In This is the Color Described by the Time, collaboratively created by the performance laboratory Door 10, audience members wear individual headphones to drop inside the imagined unconscious of avant-garde writer Gertrude Stein. Through this intimate approach, the audience experiences Stein's repeated and unusual phrases as layers of thoughts, voices, and memories interwoven into a rich soundscape.
This is the Color Described by the Time is a fractured journey through Stein's daily routine in France during World War II as she struggles with writer's block, listens to the radio, shares a meal with Alice B. Toklas, and confronts her own mortality. Dramatizing her friendships with Vichy official Bernard Faÿ and humanist playwright Thornton Wilder, the piece examines Stein's forgotten politics and raises questions about the inextricable link between the political, personal, and artistic.

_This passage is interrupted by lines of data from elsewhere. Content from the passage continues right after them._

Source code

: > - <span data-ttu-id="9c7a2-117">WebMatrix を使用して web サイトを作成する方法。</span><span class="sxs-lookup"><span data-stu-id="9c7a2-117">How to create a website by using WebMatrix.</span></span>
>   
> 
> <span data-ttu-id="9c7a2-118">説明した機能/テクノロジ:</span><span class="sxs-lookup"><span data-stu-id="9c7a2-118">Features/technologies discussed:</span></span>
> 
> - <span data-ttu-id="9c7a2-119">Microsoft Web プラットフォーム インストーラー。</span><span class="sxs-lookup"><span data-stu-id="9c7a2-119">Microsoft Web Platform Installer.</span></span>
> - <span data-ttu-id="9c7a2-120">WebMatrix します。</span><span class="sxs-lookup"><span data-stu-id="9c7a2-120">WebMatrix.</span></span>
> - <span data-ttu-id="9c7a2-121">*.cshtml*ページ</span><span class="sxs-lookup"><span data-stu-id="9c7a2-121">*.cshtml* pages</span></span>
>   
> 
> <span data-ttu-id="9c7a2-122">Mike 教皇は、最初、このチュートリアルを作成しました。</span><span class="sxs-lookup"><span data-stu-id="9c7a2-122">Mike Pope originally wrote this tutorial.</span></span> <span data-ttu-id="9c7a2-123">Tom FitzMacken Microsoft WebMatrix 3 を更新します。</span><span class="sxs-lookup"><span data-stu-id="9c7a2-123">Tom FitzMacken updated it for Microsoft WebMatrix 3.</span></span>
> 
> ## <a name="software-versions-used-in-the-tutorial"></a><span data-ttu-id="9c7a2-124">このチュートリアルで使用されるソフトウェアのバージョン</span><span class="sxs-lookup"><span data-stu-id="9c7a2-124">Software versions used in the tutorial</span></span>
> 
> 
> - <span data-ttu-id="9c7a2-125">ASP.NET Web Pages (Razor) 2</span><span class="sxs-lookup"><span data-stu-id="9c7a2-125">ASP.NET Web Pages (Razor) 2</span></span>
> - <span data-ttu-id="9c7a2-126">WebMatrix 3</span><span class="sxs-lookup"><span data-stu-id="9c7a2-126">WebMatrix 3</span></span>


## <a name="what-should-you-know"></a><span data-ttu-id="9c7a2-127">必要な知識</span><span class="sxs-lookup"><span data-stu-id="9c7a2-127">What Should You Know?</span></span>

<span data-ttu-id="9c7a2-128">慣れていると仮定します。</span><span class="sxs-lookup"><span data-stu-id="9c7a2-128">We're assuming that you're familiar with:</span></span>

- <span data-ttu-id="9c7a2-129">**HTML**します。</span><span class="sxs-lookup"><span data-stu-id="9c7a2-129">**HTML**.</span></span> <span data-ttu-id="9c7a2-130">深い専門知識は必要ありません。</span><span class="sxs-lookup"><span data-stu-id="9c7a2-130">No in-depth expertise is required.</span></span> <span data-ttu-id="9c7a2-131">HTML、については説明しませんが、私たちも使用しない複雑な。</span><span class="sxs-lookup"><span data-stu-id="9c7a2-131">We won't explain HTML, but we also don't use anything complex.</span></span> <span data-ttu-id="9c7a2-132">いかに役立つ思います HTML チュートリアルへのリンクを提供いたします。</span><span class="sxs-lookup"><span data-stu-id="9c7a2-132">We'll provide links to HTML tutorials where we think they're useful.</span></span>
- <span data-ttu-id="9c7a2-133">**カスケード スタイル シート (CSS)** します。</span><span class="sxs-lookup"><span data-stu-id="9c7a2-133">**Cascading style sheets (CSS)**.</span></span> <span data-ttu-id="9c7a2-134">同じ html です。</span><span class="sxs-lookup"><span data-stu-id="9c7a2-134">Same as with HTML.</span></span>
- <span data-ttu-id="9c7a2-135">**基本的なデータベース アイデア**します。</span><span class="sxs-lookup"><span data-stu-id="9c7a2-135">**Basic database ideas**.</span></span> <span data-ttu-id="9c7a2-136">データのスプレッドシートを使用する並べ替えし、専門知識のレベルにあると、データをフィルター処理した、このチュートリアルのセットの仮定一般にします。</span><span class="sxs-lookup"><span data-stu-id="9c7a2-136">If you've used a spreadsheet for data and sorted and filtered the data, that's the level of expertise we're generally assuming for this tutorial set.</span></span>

I Am a Boys Choir proudly presents a real live history show performed by a community of intergenerational performers. This Is What You Shall Do… is a spectacle of pageant and pageantry that opens up a queer past hundreds of centuries old —a history that is concrete, veiled, and/or totally imagined. But "What is the past?" you may ask. "And how does now begin and end?" And most importantly, "Will there be a quiz?" This Is What You Shall Do… explains the presence of the present, exploding outward to a place where time loses linearity, the future is now, and the past is covered in stardust.
Time No Line is a solo performance based on John Kelly's 40 years of journal writing. The work theatrically combines his deeply personal texts with movement, video, music, song, and live drawing into a "live memoir." His experiences within the East Village art scene of the 1980s, gender performance, and the AIDS epidemic have defined his status as a survivor whose presence challenges the ruptures in our cultural and generational dialogue.